EXPLORER LE TEXTE
a - Relevez dans l'entretien toutes les langues qu'Aïcha Diab-Rijo de la Cruz déclare parler.
b - Recopiez sans rien changer le passage de l'entretien compris entre « Aïcha Diab-Rijo de la Cruz : Je » et « un Dominicain ! », bornes incluses.

TEXTE PRÉSENTÉ
'''
Métier : planificateur de centre d’appels
On évoque assez peu, et c’est dommage, les professionnels des centres d’appels, directeurs, planificateurs qui permettent aux grands gagnants du concours élu Service Client de l’Année… de gagner. Chez les outsourcers, la guerre fait rage pour se les attacher, d’autant qu’il faut quelques années souvent pour devenir un vrai pro de la réponse à tout, vite, sur tous les canaux et la maitrise d’outils techniques.
Portrait d’Aïcha Diab-Rijo de la Cruz, Directrice Groupe Prévision-Planification-Vigie (PPV) chez Intelcia.
En-Contact : Vous avez beaucoup voyagé dans le métier, par nécessité ou par attrait pour l’étranger ?
Aïcha Diab-Rijo de la Cruz : Je suis passionnée par les voyages, que ce soit à titre personnel ou à titre professionnel. J’ai visité 17 pays dans le monde. Le pays qui m’a le plus marqué… les Iles Caïman. Il y a des banques absolument partout, alors qu’il n’y a même pas de routes ! Je suis quadrilingue français/espagnol/arabe/anglais : il faut dire que je suis de père algérien, de mère espagnole, née en France et mariée à un Dominicain !
Ce profil très multiculturel a du beaucoup vous servir dans votre carrière ?
Oui. J’ai notamment travaillé chez B2S au Maroc, c’était ma première expérience chez un outsourcer ; je gérais dans ce pays la planification de tous leurs sites là-bas. Même si les murs de leurs plateaux ont tous des pancartes « interdiction de parler arabe », les collaborateurs continuent à employer l’arabe entre eux, même assis à leurs postes de travail. Comme c’est ma langue paternelle, et qu’en plus ils croyaient que j’étais marocaine, les équipes me prenaient pour « quelqu’un de chez eux » ; et dans le même temps, comme je suis française, la direction à Paris me considérait aussi comme « quelqu’un de chez eux ». Mais je me suis fait respecter par la qualité de mon travail plus que par ma nationalité. Et cela s’est très bien passé – à la fin je gérais la planification sur 3 sites et la paye pour 1 200 personnes. J’ai eu plus de problèmes en Algérie, paradoxalement.
Quels problèmes et que faisiez-vous là-bas ?
Après cette expérience chez B2S j’ai été embauchée par Webhelp en tant que responsable des ressources humaines au moment où ils lançaient leurs sites en Algérie. Les Algériens ont quelques appréhensions vis-à-vis de ceux qui retournent au pays en venant de France, en tant qu’« expatriés ». L’environnement de travail était spécial. Tout était à faire, et dans l’urgence ; il y avait beaucoup de travail, mais aussi beaucoup d’effervescence. Les collaborateurs étaient alors payés en liquide : on revient de loin ! Je n’ai pas eu de difficultés dans mes rapports avec les administrations, tout se faisait en bonne intelligence. Par-contre, la liaison internet était peu fiable, avec une bande passante très aléatoire, et pour faire bouger Algérie Télécom, qui a un monopole, c’est un enfer…
Si on compare l’Algérie et le Maroc, où trouve-t-on les meilleures ressources humaines pour travailler en centre d’appels ?
'''
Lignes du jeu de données
'''
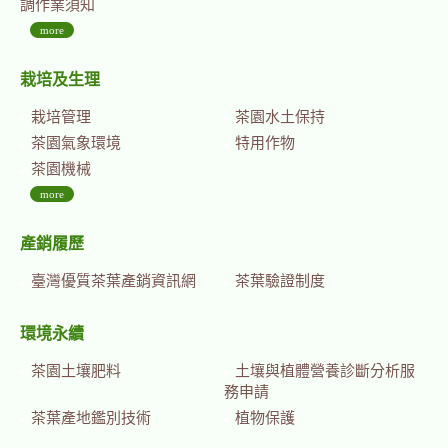
調作業須知
more
栽培及生理
栽培管理
茶園水土保持
茶園氣象環境
特用作物
茶園機械
more
產銷履歷
臺灣優質茶葉產銷資訊網
茶葉驗證制度
環境永續
茶園土壤肥料
土壤與植體營養診斷分析服
務申請
茶葉產地鑑別技術
植物保護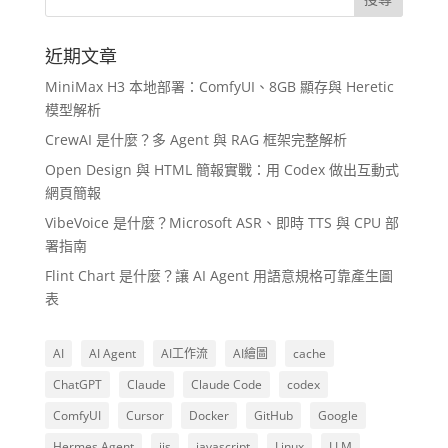
近期文章
MiniMax H3 本地部署：ComfyUI、8GB 顯存與 Heretic
模型解析
CrewAI 是什麼？多 Agent 與 RAG 框架完整解析
Open Design 與 HTML 簡報實戰：用 Codex 做出互動式
網頁簡報
VibeVoice 是什麼？Microsoft ASR、即時 TTS 與 CPU 部
署指南
Flint Chart 是什麼？讓 AI Agent 用語意規格可靠產生圖
表
AI
AI Agent
AI工作流
AI繪圖
cache
ChatGPT
Claude
Claude Code
codex
ComfyUI
Cursor
Docker
GitHub
Google
Hermes Agent
iis
javascript
Linux
LLM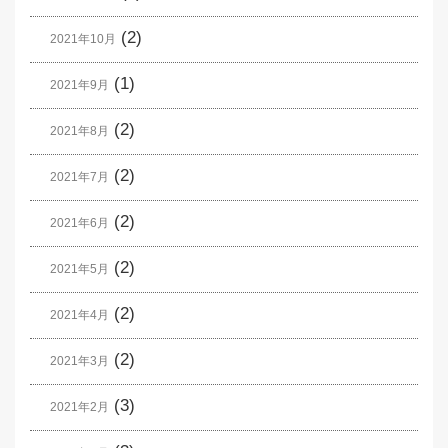
(2)
2021年10月
(1)
2021年9月
(2)
2021年8月
(2)
2021年7月
(2)
2021年6月
(2)
2021年5月
(2)
2021年4月
(2)
2021年3月
(3)
2021年2月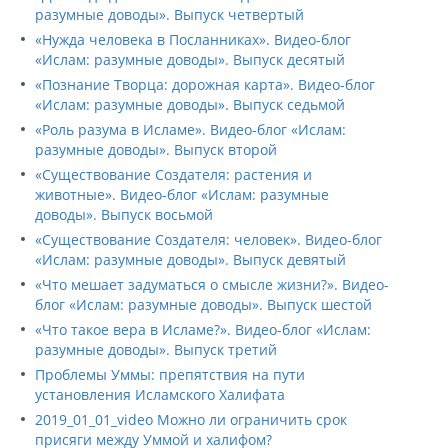
разумные доводы». Выпуск четвертый
«Нужда человека в Посланниках». Видео-блог
«Ислам: разумные доводы». Выпуск десятый
«Познание Творца: дорожная карта». Видео-блог
«Ислам: разумные доводы». Выпуск седьмой
«Роль разума в Исламе». Видео-блог «Ислам:
разумные доводы». Выпуск второй
«Существование Создателя: растения и
животные». Видео-блог «Ислам: разумные
доводы». Выпуск восьмой
«Существование Создателя: человек». Видео-блог
«Ислам: разумные доводы». Выпуск девятый
«Что мешает задуматься о смысле жизни?». Видео-
блог «Ислам: разумные доводы». Выпуск шестой
«Что такое вера в Исламе?». Видео-блог «Ислам:
разумные доводы». Выпуск третий
Проблемы Уммы: препятствия на пути
установления Исламского Халифата
2019_01_01_video Можно ли ограничить срок
присяги между Уммой и халифом?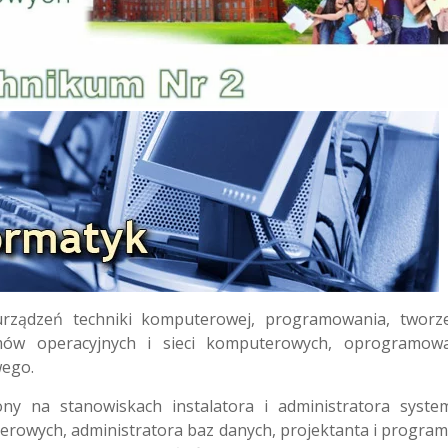
urządzeń techniki komputerowej, programowania, tworz
temów operacyjnych i sieci komputerowych, oprogramow
wego.
ny na stanowiskach instalatora i administratora syst
erowych, administratora baz danych, projektanta i program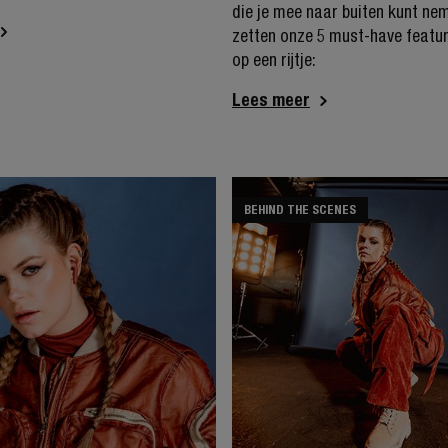
die je mee naar buiten kunt ne
zetten onze 5 must-have featur
op een rijtje:
Lees meer
BEHIND THE SCENES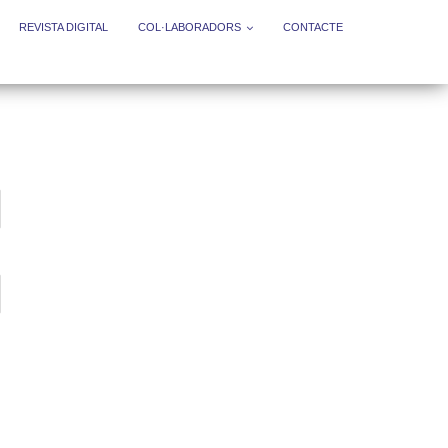
REVISTA DIGITAL
COL·LABORADORS
CONTACTE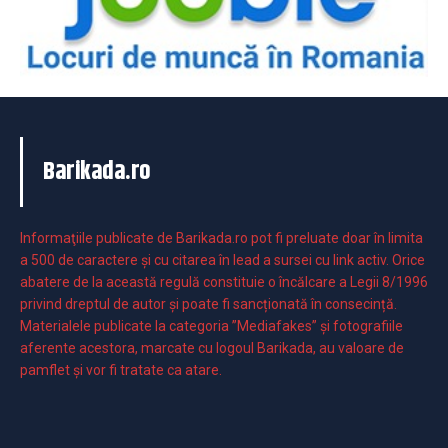
Barikada.ro
Informaţiile publicate de Barikada.ro pot fi preluate doar în limita
a 500 de caractere şi cu citarea în lead a sursei cu link activ. Orice
abatere de la această regulă constituie o încălcare a Legii 8/1996
privind dreptul de autor și poate fi sancționată în consecință.
Materialele publicate la categoria ”Mediafakes” și fotografiile
aferente acestora, marcate cu logoul Barikada, au valoare de
pamflet și vor fi tratate ca atare.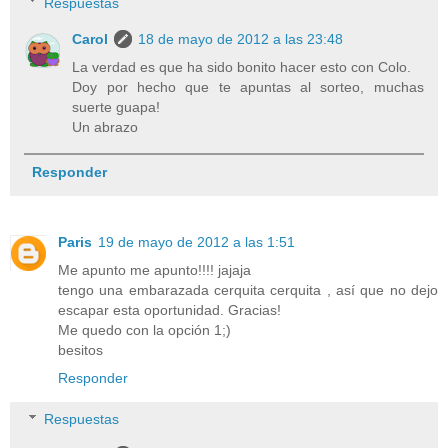
Respuestas
Carol
18 de mayo de 2012 a las 23:48
La verdad es que ha sido bonito hacer esto con Colo.
Doy por hecho que te apuntas al sorteo, muchas
suerte guapa!
Un abrazo
Responder
Paris
19 de mayo de 2012 a las 1:51
Me apunto me apunto!!!! jajaja
tengo una embarazada cerquita cerquita , así que no dejo
escapar esta oportunidad. Gracias!
Me quedo con la opción 1;)
besitos
Responder
Respuestas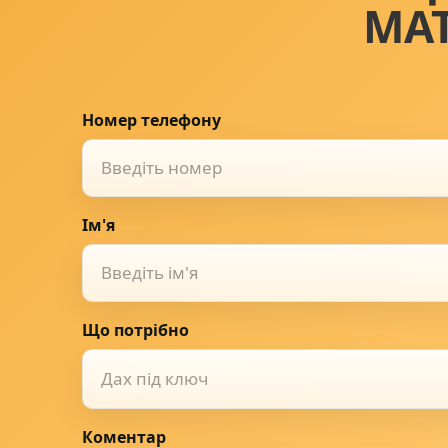
МА
Номер телефону
Ім'я
Що потрібно
Дах під ключ
Коментар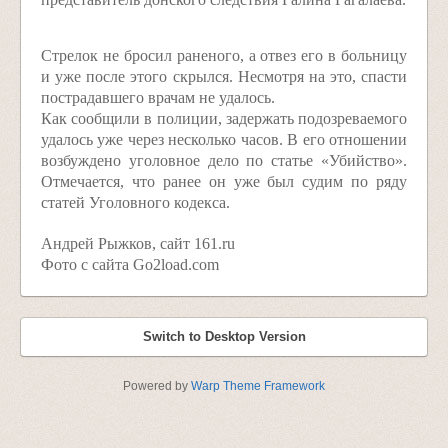
Стрелок не бросил раненого, а отвез его в больницу
и уже после этого скрылся. Несмотря на это, спасти
пострадавшего врачам не удалось.
Как сообщили в полиции, задержать подозреваемого
удалось уже через несколько часов. В его отношении
возбуждено уголовное дело по статье «Убийство».
Отмечается, что ранее он уже был судим по ряду
статей Уголовного кодекса.
Андрей Рыжков, сайт 161.ru
Фото с сайта Go2load.com
Switch to Desktop Version
Powered by
Warp Theme Framework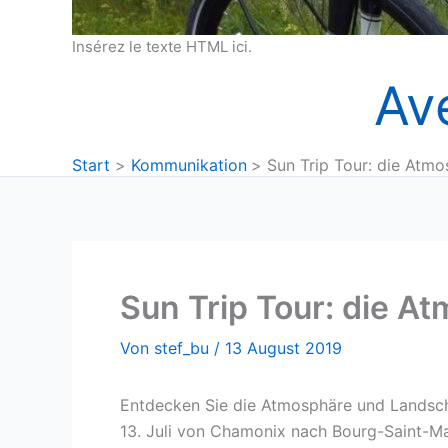
Insérez le texte HTML ici.
Av
Start
Kommunikation
Sun Trip Tour: die Atmos
Sun Trip Tour: die At
Von
stef_bu
/
13 August 2019
Entdecken Sie die Atmosphäre und Landsc
13. Juli von Chamonix nach Bourg-Saint-Ma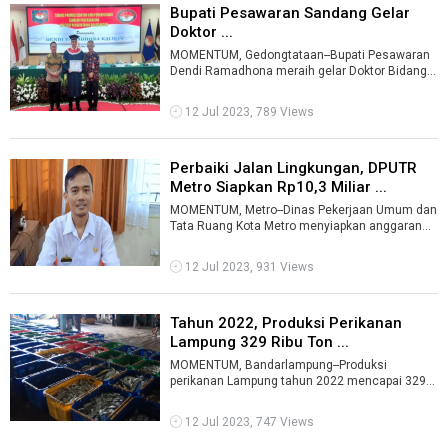
Bupati Pesawaran Sandang Gelar
Doktor ...
MOMENTUM, Gedongtataan--Bupati Pesawaran
Dendi Ramadhona meraih gelar Doktor Bidang
Ilmu Pemerintahan Sekolah Pascasarjana, I ...
12 Jul 2023, 789 Views
Perbaiki Jalan Lingkungan, DPUTR
Metro Siapkan Rp10,3 Miliar ...
MOMENTUM, Metro--Dinas Pekerjaan Umum dan
Tata Ruang Kota Metro menyiapkan anggaran
Rp10,3 miliar untuk memperbaiki sejumlah ...
12 Jul 2023, 931 Views
Tahun 2022, Produksi Perikanan
Lampung 329 Ribu Ton ...
MOMENTUM, Bandarlampung--Produksi
perikanan Lampung tahun 2022 mencapai 329
ribu ton.Jumlah tersebut berasal dari perikanan t
...
12 Jul 2023, 747 Views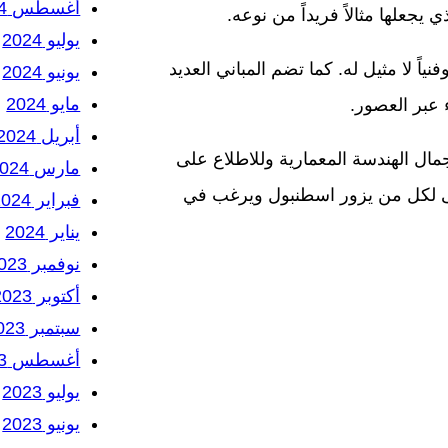
أغسطس 2024
 يجعلها مثالاً فريداً من نوعه.
يوليو 2024
نياً لا مثيل له. كما تضم المباني العديد
يونيو 2024
مايو 2024
ء عبر العصور.
أبريل 2024
جمال الهندسة المعمارية وللاطلاع على
مارس 2024
 تنسى لكل من يزور اسطنبول ويرغب في
فبراير 2024
يناير 2024
نوفمبر 2023
أكتوبر 2023
سبتمبر 2023
أغسطس 2023
يوليو 2023
يونيو 2023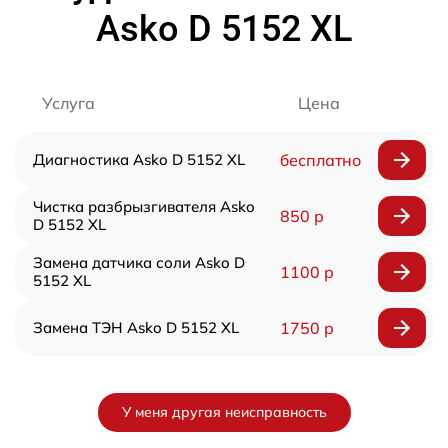
Asko D 5152 XL
Услуга
Цена
Диагностика Asko D 5152 XL
бесплатно
Чистка разбрызгивателя Asko
850 р
D 5152 XL
Замена датчика соли Asko D
1100 р
5152 XL
Замена ТЭН Asko D 5152 XL
1750 р
У меня другая неисправность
'''
RÉPONSES AUX EXERCICES
a - français, espagnol, arabe, anglais

b -
Aïcha Diab-Rijo de la Cruz : Je suis passionnée par les voyages, que ce soit à titre personnel ou à titre professionnel. J’ai visité 17 pays dans le monde. Le pays qui m’a le plus marqué… les Iles Caïman. Il y a des banques absolument partout, alors qu’il n’y a même pas de routes ! Je suis quadrilingue français/espagnol/arabe/anglais : il faut dire que je suis de père algérien, de mère espagnole, née en France et mariée à un Dominicain !